E se em Agosto, Ursula e os líderes francês, Emmanuel Macron, alemão, Fredrich Merz, e britânico, Keir Starmer, foram, logo após o encontro do Alasca, para Washington fazer um "golpe de mão" contra o entendimento russo-americano, desta feita, foi através de uma reunião de emergência em Luanda do Conselho Europeu que o plano de Trump foi "rasgado". (ver links em baixo)
Ou, pelo menos, dele foram cortados nove dos 28 pontos (ver aqui o documento inicial), afastando de uma abordagem positiva o Kremlin, o que deixa em perspectiva uma complexa teia diplomática misturada com os jogos de xadrez e de póquer.
Porquê? Porque logo que foi conhecido o plano dos 28 pontos, que o Kremlin disse desconhecer, soube-se que este tinha sido desenhado por Steve Witkoff, o enviado especial de Trump para estas negociações, e Kirill Dmitriev, o enviado de Putin com a mesma missão, num encontro derradeiro em Miami, na semana anterior.
E isso quer dizer apenas uma coisa... que o plano inicial era do agrado de Moscovo mas o Kremlin absteve-se de o afirmar para não dificultar o trabalho da Casa Branca para convencer Kiev a aceitá-lo.
"Póquer-axadrezado"!
Só que, apesar de Volodymyr Zelensky, na primeira hora, ter dito aos ucranianos que poderia ter de aceitar um mau acordo por imposição dos EUA, percebendo que sem Washington e o seu apoio em armas e informações e dinheiro, a guerra estaria na mesma perdida a prazo, a entrada em cena dos europeus, fez desmoronar a estratégia.
Estratégia essa que tinha muito de xadrez pela forma como Moscovo e Washington moveram as suas peças no tabuleiro, e de póquer, porque Donald Trump, assim que o documento foi entregue em mão a Zelensky por militares americanos, tentou um "bluff" dizendo que "ou Kiev aceita(va) as condições (nos 28 pontos) ou teria de continuar a lutar sem apoio americano".

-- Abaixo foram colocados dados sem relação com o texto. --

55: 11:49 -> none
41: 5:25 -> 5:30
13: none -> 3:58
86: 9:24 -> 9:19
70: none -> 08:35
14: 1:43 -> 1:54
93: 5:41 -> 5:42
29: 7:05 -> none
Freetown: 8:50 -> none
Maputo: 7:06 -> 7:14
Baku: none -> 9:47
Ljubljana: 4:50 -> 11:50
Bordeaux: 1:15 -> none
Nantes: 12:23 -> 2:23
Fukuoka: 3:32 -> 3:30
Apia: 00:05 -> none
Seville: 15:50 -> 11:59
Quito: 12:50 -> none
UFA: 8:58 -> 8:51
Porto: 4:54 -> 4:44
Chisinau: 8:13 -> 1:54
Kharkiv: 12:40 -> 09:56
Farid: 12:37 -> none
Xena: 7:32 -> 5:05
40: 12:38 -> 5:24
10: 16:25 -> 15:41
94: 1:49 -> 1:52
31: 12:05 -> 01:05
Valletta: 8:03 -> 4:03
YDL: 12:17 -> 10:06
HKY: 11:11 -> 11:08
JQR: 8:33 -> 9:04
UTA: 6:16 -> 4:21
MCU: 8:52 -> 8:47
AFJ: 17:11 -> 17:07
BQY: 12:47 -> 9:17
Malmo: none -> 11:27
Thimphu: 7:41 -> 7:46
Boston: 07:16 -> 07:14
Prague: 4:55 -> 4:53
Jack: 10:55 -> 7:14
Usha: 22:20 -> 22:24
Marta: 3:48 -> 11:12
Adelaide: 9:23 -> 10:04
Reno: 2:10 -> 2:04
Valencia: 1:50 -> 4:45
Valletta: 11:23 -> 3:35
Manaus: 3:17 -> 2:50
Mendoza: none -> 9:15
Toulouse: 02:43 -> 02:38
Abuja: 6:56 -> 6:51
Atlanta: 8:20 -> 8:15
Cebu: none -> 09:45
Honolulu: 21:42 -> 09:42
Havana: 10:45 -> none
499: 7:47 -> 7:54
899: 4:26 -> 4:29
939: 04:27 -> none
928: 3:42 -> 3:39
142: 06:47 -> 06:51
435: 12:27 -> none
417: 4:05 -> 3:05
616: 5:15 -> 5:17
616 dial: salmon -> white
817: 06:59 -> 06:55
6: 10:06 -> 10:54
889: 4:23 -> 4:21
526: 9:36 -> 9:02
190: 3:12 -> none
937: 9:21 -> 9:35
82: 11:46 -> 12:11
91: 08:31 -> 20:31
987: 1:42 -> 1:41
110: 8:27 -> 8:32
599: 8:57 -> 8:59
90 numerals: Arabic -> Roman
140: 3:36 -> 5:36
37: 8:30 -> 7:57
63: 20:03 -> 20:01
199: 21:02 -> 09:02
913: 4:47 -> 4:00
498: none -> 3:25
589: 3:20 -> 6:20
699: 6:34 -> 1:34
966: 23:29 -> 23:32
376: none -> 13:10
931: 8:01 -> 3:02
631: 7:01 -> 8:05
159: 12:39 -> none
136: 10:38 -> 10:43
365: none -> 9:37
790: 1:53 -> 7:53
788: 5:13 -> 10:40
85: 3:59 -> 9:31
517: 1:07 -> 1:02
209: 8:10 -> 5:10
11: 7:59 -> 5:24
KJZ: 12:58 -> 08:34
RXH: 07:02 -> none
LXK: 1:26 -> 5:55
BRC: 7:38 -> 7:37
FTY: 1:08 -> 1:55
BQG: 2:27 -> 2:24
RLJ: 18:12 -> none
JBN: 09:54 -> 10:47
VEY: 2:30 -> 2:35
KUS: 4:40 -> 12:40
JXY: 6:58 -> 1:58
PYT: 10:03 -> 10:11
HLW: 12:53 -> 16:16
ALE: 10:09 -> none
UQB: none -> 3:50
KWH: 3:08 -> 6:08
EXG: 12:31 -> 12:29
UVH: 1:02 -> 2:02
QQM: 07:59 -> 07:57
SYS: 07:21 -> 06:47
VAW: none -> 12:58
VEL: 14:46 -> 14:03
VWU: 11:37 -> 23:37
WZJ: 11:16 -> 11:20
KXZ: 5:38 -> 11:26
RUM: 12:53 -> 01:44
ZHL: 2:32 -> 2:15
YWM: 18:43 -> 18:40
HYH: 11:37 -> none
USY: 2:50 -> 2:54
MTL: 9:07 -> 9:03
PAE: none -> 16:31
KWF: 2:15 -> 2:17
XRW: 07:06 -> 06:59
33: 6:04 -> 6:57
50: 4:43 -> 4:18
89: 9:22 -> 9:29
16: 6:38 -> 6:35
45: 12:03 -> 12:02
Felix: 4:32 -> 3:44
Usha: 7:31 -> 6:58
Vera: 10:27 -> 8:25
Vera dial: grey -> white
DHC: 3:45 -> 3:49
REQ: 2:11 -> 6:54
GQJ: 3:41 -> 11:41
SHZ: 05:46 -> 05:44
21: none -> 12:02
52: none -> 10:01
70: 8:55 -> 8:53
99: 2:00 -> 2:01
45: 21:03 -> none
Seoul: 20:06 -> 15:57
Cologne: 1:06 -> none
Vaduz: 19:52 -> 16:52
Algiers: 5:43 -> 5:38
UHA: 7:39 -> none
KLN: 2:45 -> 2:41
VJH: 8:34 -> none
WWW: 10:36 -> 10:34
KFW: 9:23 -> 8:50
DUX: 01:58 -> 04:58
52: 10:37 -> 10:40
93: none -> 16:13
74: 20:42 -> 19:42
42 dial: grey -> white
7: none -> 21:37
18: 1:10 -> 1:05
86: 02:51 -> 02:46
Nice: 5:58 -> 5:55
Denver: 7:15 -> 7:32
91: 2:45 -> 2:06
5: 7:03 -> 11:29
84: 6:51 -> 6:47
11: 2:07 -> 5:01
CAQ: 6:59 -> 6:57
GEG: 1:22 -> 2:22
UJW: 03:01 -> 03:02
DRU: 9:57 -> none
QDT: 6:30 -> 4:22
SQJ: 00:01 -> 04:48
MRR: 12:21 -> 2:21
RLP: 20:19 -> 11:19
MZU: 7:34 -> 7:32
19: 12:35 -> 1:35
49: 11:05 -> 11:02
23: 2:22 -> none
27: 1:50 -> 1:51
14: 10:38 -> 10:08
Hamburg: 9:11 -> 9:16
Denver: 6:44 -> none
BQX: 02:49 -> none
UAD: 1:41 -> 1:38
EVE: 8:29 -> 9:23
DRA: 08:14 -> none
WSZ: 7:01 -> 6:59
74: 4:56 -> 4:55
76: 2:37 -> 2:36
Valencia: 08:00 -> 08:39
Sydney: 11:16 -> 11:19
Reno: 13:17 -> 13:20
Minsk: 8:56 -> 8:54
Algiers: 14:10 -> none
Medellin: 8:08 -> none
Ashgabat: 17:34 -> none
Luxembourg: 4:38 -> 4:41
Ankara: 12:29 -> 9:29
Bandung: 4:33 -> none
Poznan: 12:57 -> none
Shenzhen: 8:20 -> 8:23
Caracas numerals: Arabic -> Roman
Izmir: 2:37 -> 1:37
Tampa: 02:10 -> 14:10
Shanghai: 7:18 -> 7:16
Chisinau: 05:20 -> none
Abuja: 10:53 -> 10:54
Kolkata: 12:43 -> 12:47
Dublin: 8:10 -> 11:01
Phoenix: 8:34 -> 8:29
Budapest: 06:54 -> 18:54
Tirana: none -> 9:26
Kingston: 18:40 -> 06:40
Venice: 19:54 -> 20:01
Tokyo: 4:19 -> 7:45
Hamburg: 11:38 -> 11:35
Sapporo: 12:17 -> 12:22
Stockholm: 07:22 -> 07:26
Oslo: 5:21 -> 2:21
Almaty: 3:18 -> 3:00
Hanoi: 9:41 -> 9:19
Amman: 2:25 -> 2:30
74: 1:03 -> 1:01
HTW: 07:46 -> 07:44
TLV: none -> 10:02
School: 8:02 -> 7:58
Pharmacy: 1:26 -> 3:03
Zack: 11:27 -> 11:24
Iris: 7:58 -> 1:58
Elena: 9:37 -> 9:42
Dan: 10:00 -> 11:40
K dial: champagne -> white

O facto de antes de ser entregue aos russos, pelos mesmos enviados militares, chefiados pelo secretário do Exército dos EUA, Dan Driscoll, que o puseram nas mãos de Zelensky, em Kiev, ter perdido nove dos seus 28 pontos iniciais, só permite uma conclusão: os europeus responderam ao "bluff" e voltaram a ganhar neste "póquer axadrezado" com americanos e russos.
E mesmo sabendo-se que está a ser "negociado" em Abu Dabi com Moscovo para ver se é possível reajustar o documento de modo a ficar aceitável para o Kremlin, o resultado é já conhecido de antemão, porque Putin só não abandonou já o processo negocial porque não quer aparecer como sendo quem abandonou a sala...
Naquilo que é seguramente parte da teatralização em torno deste processo negocial morto à nascença, Yury Ushakov, visto em Moscovo como um dos homens de maior confiança de Putin, veio dizer que se trata # de um assunto muito importante" para a Federação Russa.
Admitindo que Trump e Putin podem voltar a encontrar-se para discutir este assunto, Ushakov avançou, citado pela RT, que o documento "ainda será sujeito a novas emendas, tanto do lado russo como do lado ucraniano, americano e europeu", avisando, no entanto, que, para já, "a colaboração europeia está a ser negativa".
Por fim, Trump, que tentou o "bluff" de ameaçar retirar todo apoio a Kiev, vem agora dizer, já nesta terça-feira, 25, que mantém "a esperança de uma solução" negociada a partir da sua proposta.
A única certeza que Trump tem, no entanto, é que na quinta-feira, 27, o seu "deadline" para Kiev aceitar o plano de paz, a guerra na Ucrânia não vai acabar... nem será nessa data que vai entrar na sua fase final, com alguns analistas pró-russos e pró-ucranianos, a admitirem que a guerra vai acabar onde sempre esteve destinada a acabar: no campo de batalha com a derrota ou a exaustão de um dos lados.